The 1st copy() is reading values from infile and printing them to std::cout . That is advancing the file's read pointer towards the end of the file. So there is no more data for the 2nd copy() to read from infile to push into x_channel . You would need to seek infile back to the beginning of the file to re-read the same values again.

Also, std::istream_iterator is a single-pass iterator anyway, so you can't reuse it to read the same data multiple times. You would need to use a new std::istream_iterator instance after seeking the file backwards.

Try this instead:

int main() {
    ifstream infile("channels.txt");
    vector<double> x_channel;
    
    copy(
        istream_iterator<double>(infile),
        istream_iterator<double>(),
        ostream_iterator<double>(cout, " ")
    );

    infile.seekg(0);

    copy(
        istream_iterator<double>(infile),
        istream_iterator<double>(),
        back_inserter(x_channel)
    );

    cout << "\n";

    copy(
        x_channel.begin(),
        x_channel.end(),
        ostream_iterator<double>(cout, "\n")
    );

    cout << " " << endl;
    cout << "\n";

    infile.close();
    return 0;
}

Or, like @MooingDuck suggested, simply don't read from infile multiple times to begin with, just read from it one time into x_channel , and then use x_channel as needed (do you really need repeat copies of the same data on cout with different delimiters?), eg:

int main() {
    ifstream infile("channels.txt");

    vector<double> x_channel;
    copy(
        istream_iterator<double>(infile),
        istream_iterator<double>(),
        back_inserter(x_channel)
    );

    /* alternatively:
    vector<double> x_channel(
        istream_iterator<double>(infile),
        istream_iterator<double>()
    );
    */

    infile.close();

    // omit this if you don't really need it...
    copy(x_channel.begin(), x_channel.end(), ostream_iterator<double>(cout, " "));

    cout << "\n";

    copy(x_channel.begin(),x_channel.end(), ostream_iterator<double>(cout, "\n"));

    cout << " " << endl;
    cout << "\n";

    return 0;
}

You don't need to "copy" the files to a vector. "Copying" means creating a duplicate of something. What you want to do is simple "read the file and store the data in a vector container".

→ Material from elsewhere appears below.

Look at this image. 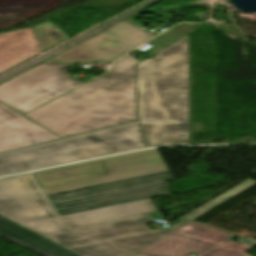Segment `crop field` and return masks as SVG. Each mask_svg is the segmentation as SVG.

That is pretty simple done like this minimal executable example shows:

#include <iostream>
#include <fstream>
#include <vector>

#define FILENAME "channels.txt"

int main()
{
  std::fstream infile;
  std::vector<double> xChannel;

  xChannel.push_back(123);
  xChannel.push_back(456);

  //Print vector
  for(double element : xChannel)
    std::cout << element << std::endl;

  //Write data to file for testing purpose
  infile.open(FILENAME, std::ios::out);
  if(!infile.is_open())
    std::cout << "Could not open file!" << std::endl;

  //write elements to file with for:each loop
  for(double element : xChannel)
    infile << element << std::endl;

  //Close file
  infile.close();
  //Delete vector items for proof of conecpt
  xChannel.clear();

  //Read data back into vector from file
  infile.open(FILENAME, std::ios::in);
    if(!infile.is_open())
      std::cout << "Couldnot open file!" << std::endl;

  //Read data back to vector
  double value{};
  while(infile >> value){
    xChannel.push_back(value);
  }
  //Close file
  infile.close();

  //Print vector
  for(double element : xChannel)
    std::cout << element << std::endl;

  std::cin.get();
  return 0;
}

Once you red in the data you can deal with the vector as you please, as well as copying (duplicating) the values.

You find the methods you can use on the std::vector class here . Fe to sorting the vector is simply done with the line of code std::sort(xChannel.begin(), xChannel.end()); You will have much fun with that:)

Btw. for reading in the full line you can use std::getline() - it will get you the whole line of code from a file.